The fibre membrane is made of hydroxypropyl methylcellulose (HPMC) and Carbopol 974P composite polymers. ‘The device provides a mucoadhesive and highly viscous hydrogel network from HPMC and a pH buffering capacity with high viscosity from Carbopol polymers. Upon contact with seminal fluid, HPMC/Carbopol nanofibre membranes immediately convert into a hydrogel, providing a physical barrier by swelling, and with an acidic pH environment that acts as a spermicidal agent,’ said Han. 

 

‘This non-hormonal bio-responsive contraceptive device is highly attractive for women’s health, providing excellent spermicidal performance without affecting the user’s hormonal conditions.’ The next phase will involve translating this research into a clinical test to assess viability and mass production. 

 

The team has also achieved novel material properties by combining an electrospinnable polymer core solution and non-electrospinnable Teflon sheath solution to create Teflon-coated polymer fibres.
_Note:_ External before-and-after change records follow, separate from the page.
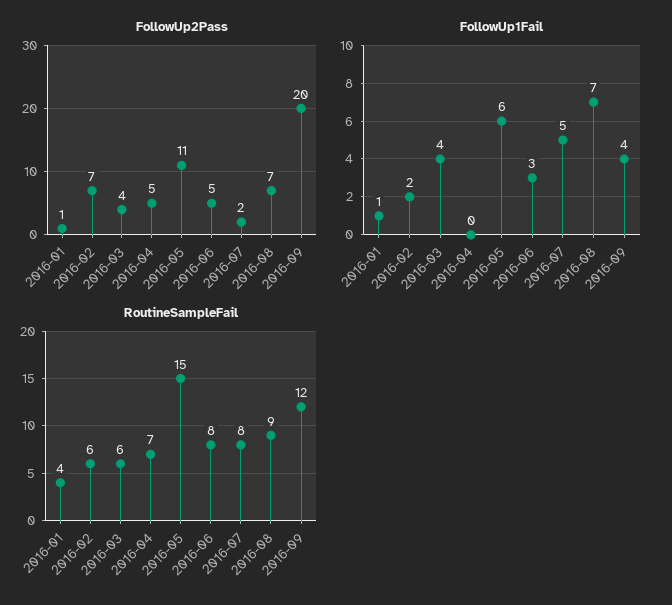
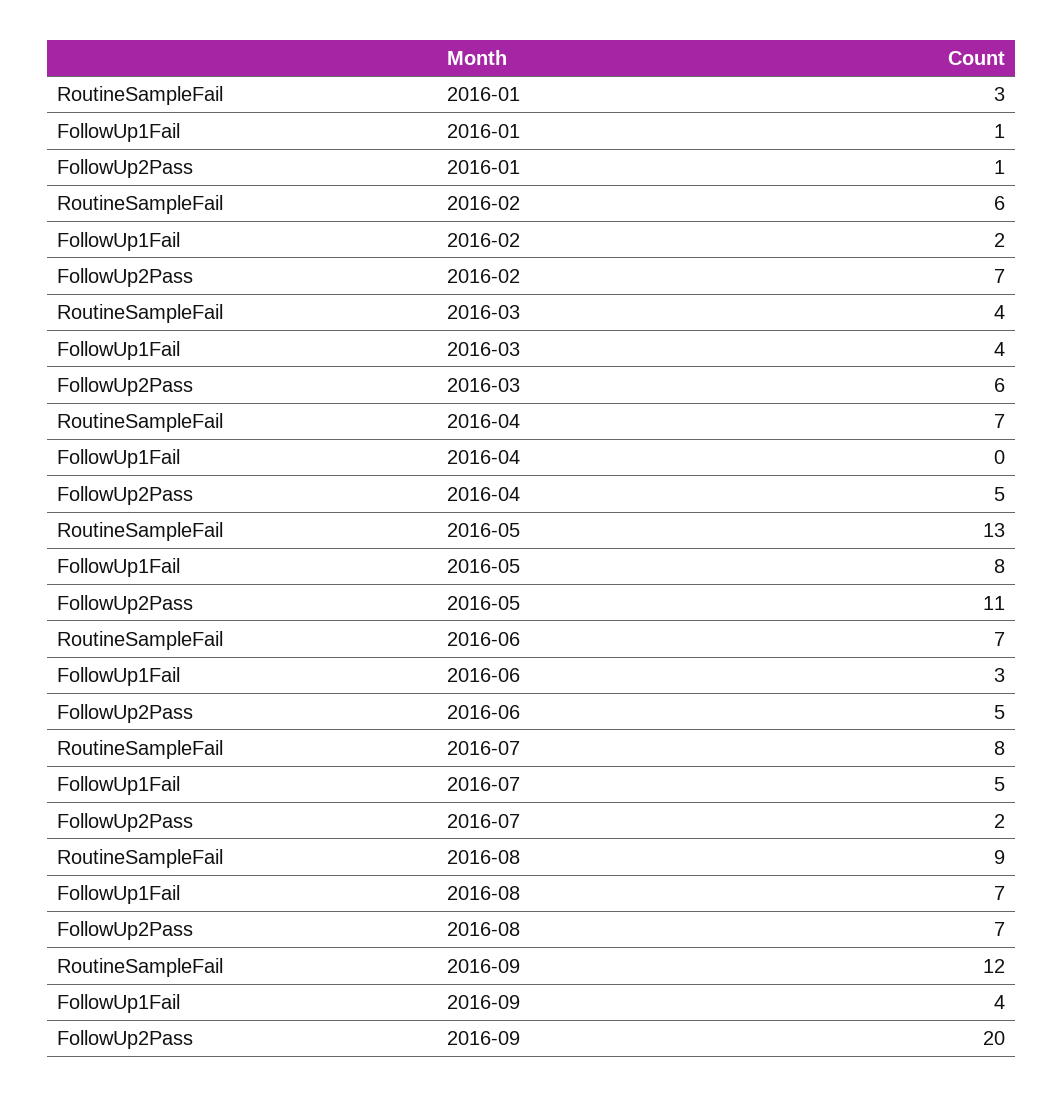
  {
    "FollowUp2Pass": {
      "2016-01": 1,
      "2016-02": 7,
-     "2016-03": 4,
+     "2016-03": 6,
      "2016-04": 5,
      "2016-05": 11,
      "2016-06": 5,
      "2016-07": 2,
      "2016-08": 7,
      "2016-09": 20
    },
    "FollowUp1Fail": {
      "2016-01": 1,
      "2016-02": 2,
      "2016-03": 4,
      "2016-04": 0,
-     "2016-05": 6,
+     "2016-05": 8,
      "2016-06": 3,
      "2016-07": 5,
      "2016-08": 7,
      "2016-09": 4
    },
    "RoutineSampleFail": {
-     "2016-01": 4,
+     "2016-01": 3,
      "2016-02": 6,
-     "2016-03": 6,
+     "2016-03": 4,
      "2016-04": 7,
-     "2016-05": 15,
+     "2016-05": 13,
-     "2016-06": 8,
+     "2016-06": 7,
      "2016-07": 8,
      "2016-08": 9,
      "2016-09": 12
    }
  }

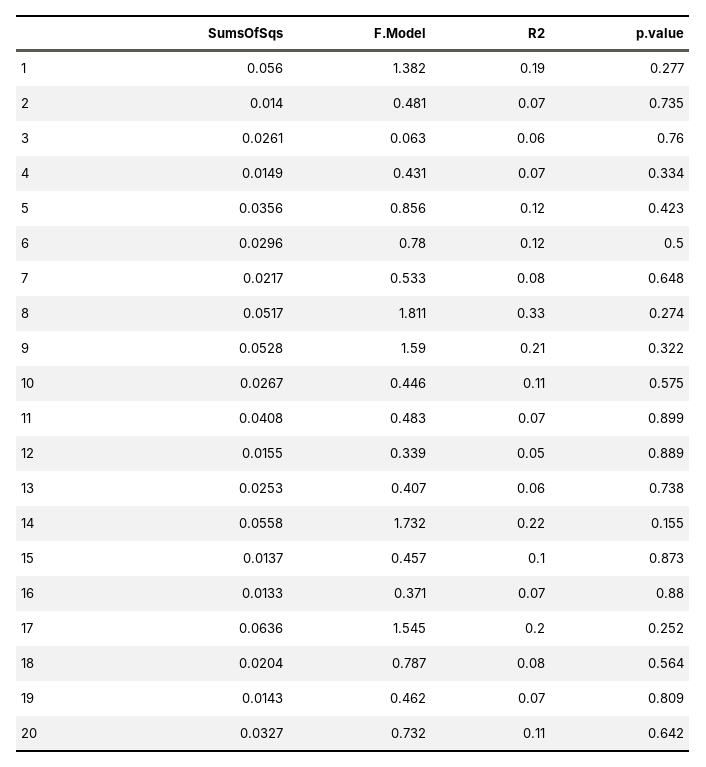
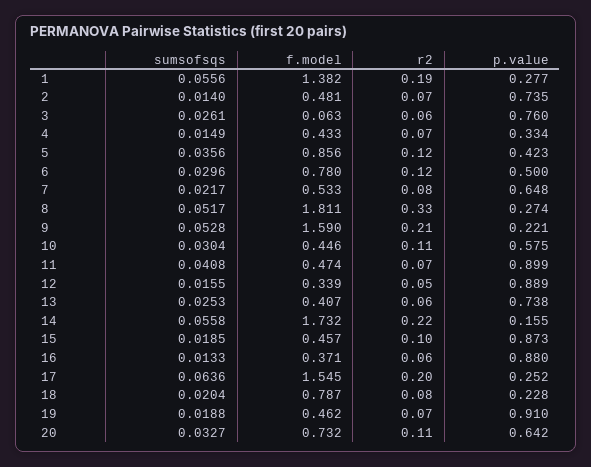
  {
    "SumsOfSqs": {
-     "1": 0.056,
+     "1": 0.0556,
      "2": 0.014,
      "3": 0.0261,
      "4": 0.0149,
      "5": 0.0356,
      "6": 0.0296,
      "7": 0.0217,
      "8": 0.0517,
      "9": 0.0528,
-     "10": 0.0267,
+     "10": 0.0304,
      "11": 0.0408,
      "12": 0.0155,
      "13": 0.0253,
      "14": 0.0558,
-     "15": 0.0137,
+     "15": 0.0185,
      "16": 0.0133,
      "17": 0.0636,
      "18": 0.0204,
-     "19": 0.0143,
+     "19": 0.0188,
      "20": 0.0327
    },
    "F.Model": {
      "1": 1.382,
      "2": 0.481,
      "3": 0.063,
-     "4": 0.431,
+     "4": 0.433,
      "5": 0.856,
      "6": 0.78,
      "7": 0.533,
      "8": 1.811,
      "9": 1.59,
      "10": 0.446,
-     "11": 0.483,
+     "11": 0.474,
      "12": 0.339,
      "13": 0.407,
      "14": 1.732,
      "15": 0.457,
      "16": 0.371,
      "17": 1.545,
      "18": 0.787,
      "19": 0.462,
      "20": 0.732
    },
    "R2": {
      "1": 0.19,
      "2": 0.07,
      "3": 0.06,
      "4": 0.07,
      "5": 0.12,
      "6": 0.12,
      "7": 0.08,
      "8": 0.33,
      "9": 0.21,
      "10": 0.11,
      "11": 0.07,
      "12": 0.05,
      "13": 0.06,
      "14": 0.22,
      "15": 0.1,
-     "16": 0.07,
+     "16": 0.06,
      "17": 0.2,
      "18": 0.08,
      "19": 0.07,
      "20": 0.11
    },
    "p.value": {
      "1": 0.277,
      "2": 0.735,
      "3": 0.76,
      "4": 0.334,
      "5": 0.423,
      "6": 0.5,
      "7": 0.648,
      "8": 0.274,
-     "9": 0.322,
+     "9": 0.221,
      "10": 0.575,
      "11": 0.899,
      "12": 0.889,
      "13": 0.738,
      "14": 0.155,
      "15": 0.873,
      "16": 0.88,
      "17": 0.252,
-     "18": 0.564,
+     "18": 0.228,
-     "19": 0.809,
+     "19": 0.91,
      "20": 0.642
    }
  }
The result being a microporous, super hydrophobic or oleophobic membrane. ‘A similar approach was used to form tissue-engineered scaffolds that provide both good mechanical properties due to the synthetic polymer core, and excellent biocompatibility from the gelatin sheath,’ said Steckl. And, the list goes on.

 

While UC’s research group is not the first to study electrospun fibres, its multidisciplinary research group led by Steckl – who has no biomedical background – is producing big results. And, his electrical engineering background seems to have given him a somewhat unique outlook.

 

‘My training and background as an electrical engineer has been in semiconductor devices. So, I’m a “device” person at heart,’ he said. ‘A definition of a device for me is a means for transforming a readily available item into a scarce, desired item. For example, converting voltage to current, or photons to electrons. 

 

‘That device mind-set has enabled me to see other opportunities beyond the semiconductor world. For example, into materials, where combining materials in novel ways can provide properties not otherwise available and biomedical devices – where we can tap biochemical reactions to produce detectable changes in optical properties, and so on.’

 

His work validates the value of interdisciplinary research, particularly when dealing with materials. But it is also about curiosity, said Steckl. ‘I really try to instil in my students a sense of curiosity. Of looking for opportunities to use your knowledge and new ways of looking at devices, so we can make a difference.’